Archive for the ‘cell phones’ Category

Sprint was once a great phone company and now it is in collapse

Sunday, January 27th, 2008

I’ve already written about my troubles with Sprint. So I was, of course, interested to read this article about big job cuts at Sprint:

Sprint, the No. 3 wireless carrier behind AT&T (T) and Verizon Wireless (VZ), has struggled since it merged with Nextel in 2005. The $70 billion merger, engineered by Hesse’s predecessor, Gary Forsee, was supposed to create a wireless behemoth that could steamroll the competition while pushing boundaries in wireless.

Instead, Sprint stumbled as it tried to blend starkly different cultures of the two companies while trying to reconcile their incompatible wireless technologies.

Sprint wound up alienating customers, who bolted by the thousands. Sprint’s dismal performance eventually cost Forsee his job. Hesse, a former AT&T executive with long ties to wireless, was recruited from a Sprint spinoff, Embarq, to replace him.

Dawson says it’s not too late to save Sprint, a grand name in global telecommunications. “But they need to make some big changes and do it quickly.

“The challenge for them is to figure out how to save the Nextel customers,” and move them to Sprint’s network “rather than let them walk out the door,” Dawson says.

Actually, they should worrry about losing their Sprint customers. I’m a Sprint customer, and I’m frustrated that their automated bill paying service keeps telling me “You do not have an account with Sprint.”

The changing cost of cell phone use becomes a central aspect in the life of teens

Sunday, November 18th, 2007

Danah Boyd has a great post up about how the cost of cell phone use shapes the social life of teens:

I’m fascinated by how U.S. teens build intricate models of which friends are available via mobile and which aren’t.
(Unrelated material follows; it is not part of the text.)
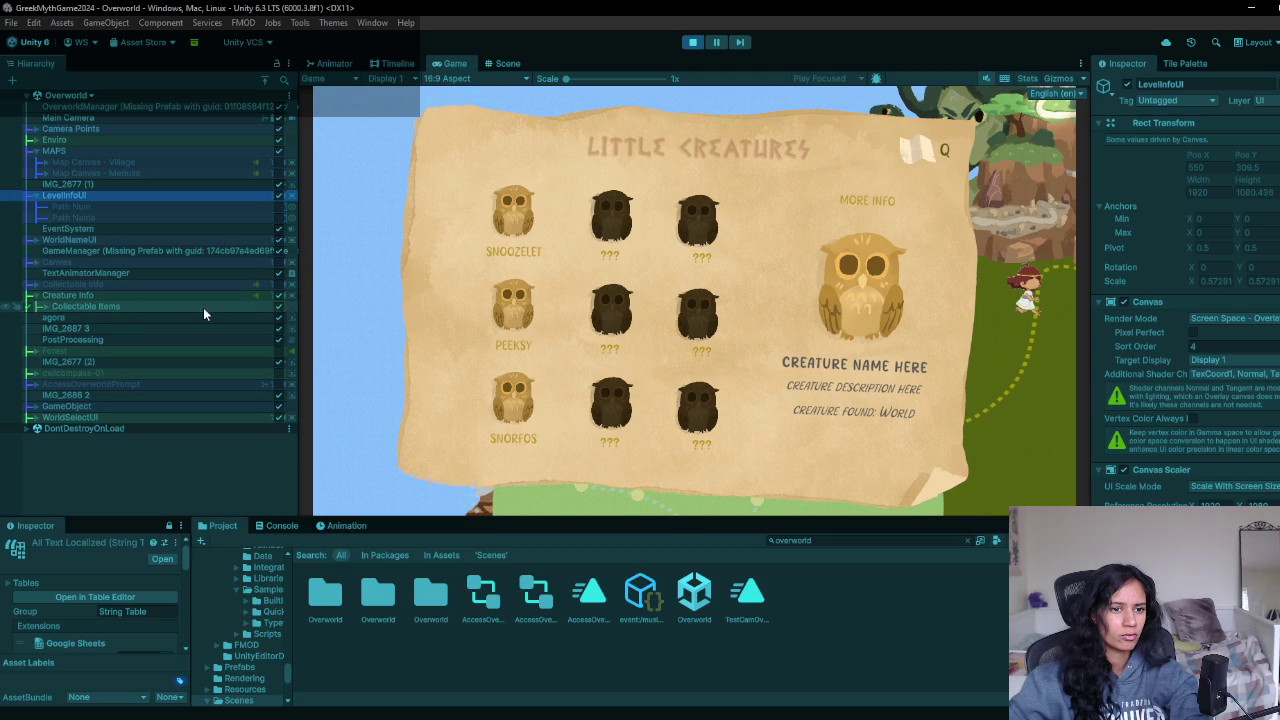
left_click(100, 296)
left_click(277, 298)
Teens know who is on what plan, who can be called after 7PM, who can be called after 9PM, who can receive texts, who is over their texting for the month, etc. It’s part of their mental model of their social network and knowing this is a core exchange of friendship.

Psychologically, all-you-can-eat plans change everything. Rather than having to mentally calculate the number of texts sent and received (because the phones rarely do it for you and the carriers like to make that info obscure), a floodgate of opportunities is suddenly opened. The weights are lifted and freedom reigns. The result? Zero to a thousand text messages in under a month! Those on all-you-can-eat plans go hog wild. Every mundane thought is transmitted and the phones go buzz buzz buzz. Those with restrictive plans are treated with caution, left out of the fluid communication flow and brought in for more practical or content-filled purposes (or by sig others who ignore these norms and face the ire of parents).